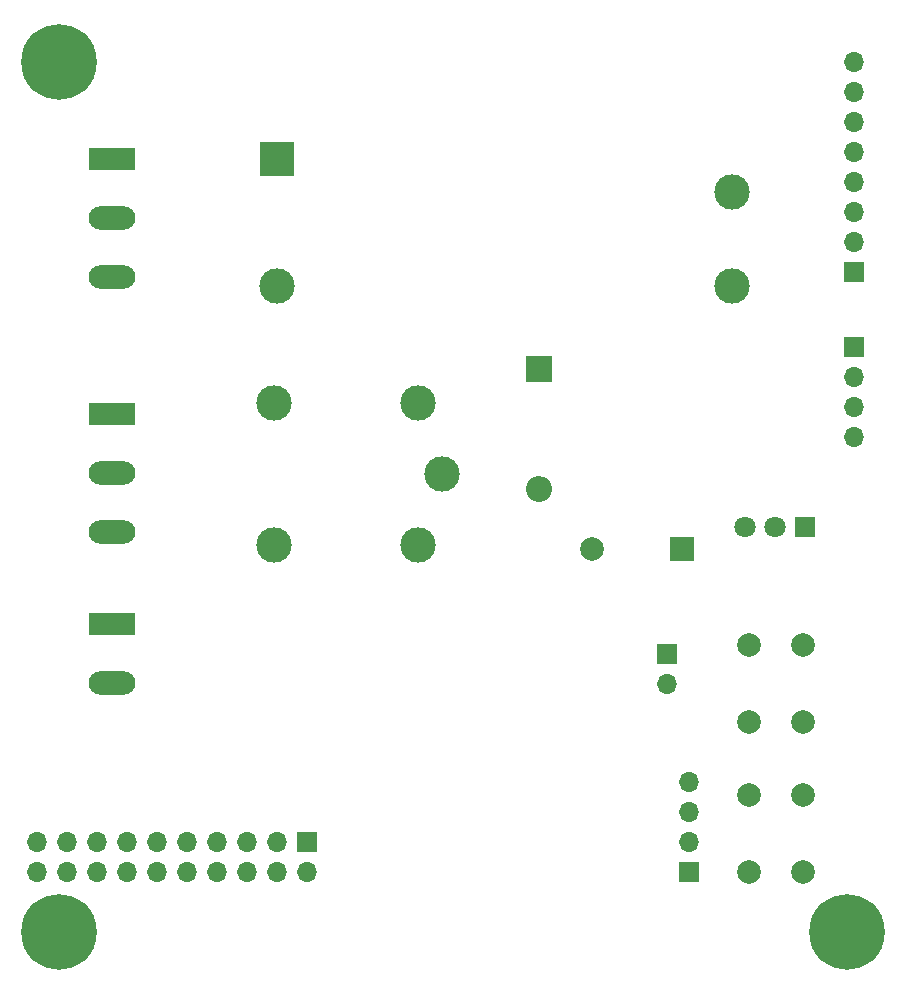
<source format=gbr>
%TF.GenerationSoftware,KiCad,Pcbnew,5.99.0+really5.1.9+dfsg1-1*%
%TF.CreationDate,2021-04-27T14:05:33+03:00*%
%TF.ProjectId,accessController,61636365-7373-4436-9f6e-74726f6c6c65,rev?*%
%TF.SameCoordinates,Original*%
%TF.FileFunction,Soldermask,Top*%
%TF.FilePolarity,Negative*%
%FSLAX46Y46*%
G04 Gerber Fmt 4.6, Leading zero omitted, Abs format (unit mm)*
G04 Created by KiCad (PCBNEW 5.99.0+really5.1.9+dfsg1-1) date 2021-04-27 14:05:33*
%MOMM*%
%LPD*%
G01*
G04 APERTURE LIST*
%ADD10C,6.400000*%
%ADD11R,2.000000X2.000000*%
%ADD12C,2.000000*%
%ADD13R,2.200000X2.200000*%
%ADD14O,2.200000X2.200000*%
%ADD15R,1.800000X1.800000*%
%ADD16C,1.800000*%
%ADD17R,3.960000X1.980000*%
%ADD18O,3.960000X1.980000*%
%ADD19C,3.000000*%
%ADD20R,3.000000X3.000000*%
%ADD21R,1.700000X1.700000*%
%ADD22O,1.700000X1.700000*%
G04 APERTURE END LIST*
D10*
%TO.C,REF\u002A\u002A*%
X152400000Y-123825000D03*
%TD*%
%TO.C,REF\u002A\u002A*%
X85725000Y-123825000D03*
%TD*%
%TO.C,REF\u002A\u002A*%
X85725000Y-50165000D03*
%TD*%
D11*
%TO.C,BZ1*%
X138430000Y-91440000D03*
D12*
X130830000Y-91440000D03*
%TD*%
D13*
%TO.C,D1*%
X126365000Y-76200000D03*
D14*
X126365000Y-86360000D03*
%TD*%
D15*
%TO.C,D2*%
X148844000Y-89535000D03*
D16*
X146304000Y-89535000D03*
X143764000Y-89535000D03*
%TD*%
D17*
%TO.C,J1*%
X90170000Y-58420000D03*
D18*
X90170000Y-63420000D03*
X90170000Y-68420000D03*
%TD*%
%TO.C,J2*%
X90170000Y-90010000D03*
X90170000Y-85010000D03*
D17*
X90170000Y-80010000D03*
%TD*%
%TO.C,J3*%
X90170000Y-97790000D03*
D18*
X90170000Y-102790000D03*
%TD*%
D19*
%TO.C,PS1*%
X142640000Y-69170000D03*
X104140000Y-69170000D03*
X142640000Y-61170000D03*
D20*
X104140000Y-58420000D03*
%TD*%
D12*
%TO.C,SW1*%
X144145000Y-112245000D03*
X148645000Y-112245000D03*
X144145000Y-118745000D03*
X148645000Y-118745000D03*
%TD*%
%TO.C,SW2*%
X148645000Y-106045000D03*
X144145000Y-106045000D03*
X148645000Y-99545000D03*
X144145000Y-99545000D03*
%TD*%
D19*
%TO.C,K1*%
X116110000Y-79090000D03*
X103910000Y-79090000D03*
X103910000Y-91090000D03*
X116110000Y-91090000D03*
X118110000Y-85090000D03*
%TD*%
D21*
%TO.C,Brd1*%
X153035000Y-74295000D03*
D22*
X153035000Y-76835000D03*
X153035000Y-79375000D03*
X153035000Y-81915000D03*
%TD*%
D21*
%TO.C,J4*%
X106680000Y-116205000D03*
D22*
X106680000Y-118745000D03*
X104140000Y-116205000D03*
X104140000Y-118745000D03*
X101600000Y-116205000D03*
X101600000Y-118745000D03*
X99060000Y-116205000D03*
X99060000Y-118745000D03*
X96520000Y-116205000D03*
X96520000Y-118745000D03*
X93980000Y-116205000D03*
X93980000Y-118745000D03*
X91440000Y-116205000D03*
X91440000Y-118745000D03*
X88900000Y-116205000D03*
X88900000Y-118745000D03*
X86360000Y-116205000D03*
X86360000Y-118745000D03*
X83820000Y-116205000D03*
X83820000Y-118745000D03*
%TD*%
%TO.C,J5*%
X139065000Y-111125000D03*
X139065000Y-113665000D03*
X139065000Y-116205000D03*
D21*
X139065000Y-118745000D03*
%TD*%
%TO.C,JP1*%
X137160000Y-100330000D03*
D22*
X137160000Y-102870000D03*
%TD*%
D21*
%TO.C,RFID1*%
X153035000Y-67945000D03*
D22*
X153035000Y-65405000D03*
X153035000Y-62865000D03*
X153035000Y-60325000D03*
X153035000Y-57785000D03*
X153035000Y-55245000D03*
X153035000Y-52705000D03*
X153035000Y-50165000D03*
%TD*%
M02*

</source>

PROBLEM REQUIREMENTS
Search the entries for the word "LIST", then gather every line that has it.

FINISHED TASK
G04 APERTURE LIST*
G04 APERTURE END LIST*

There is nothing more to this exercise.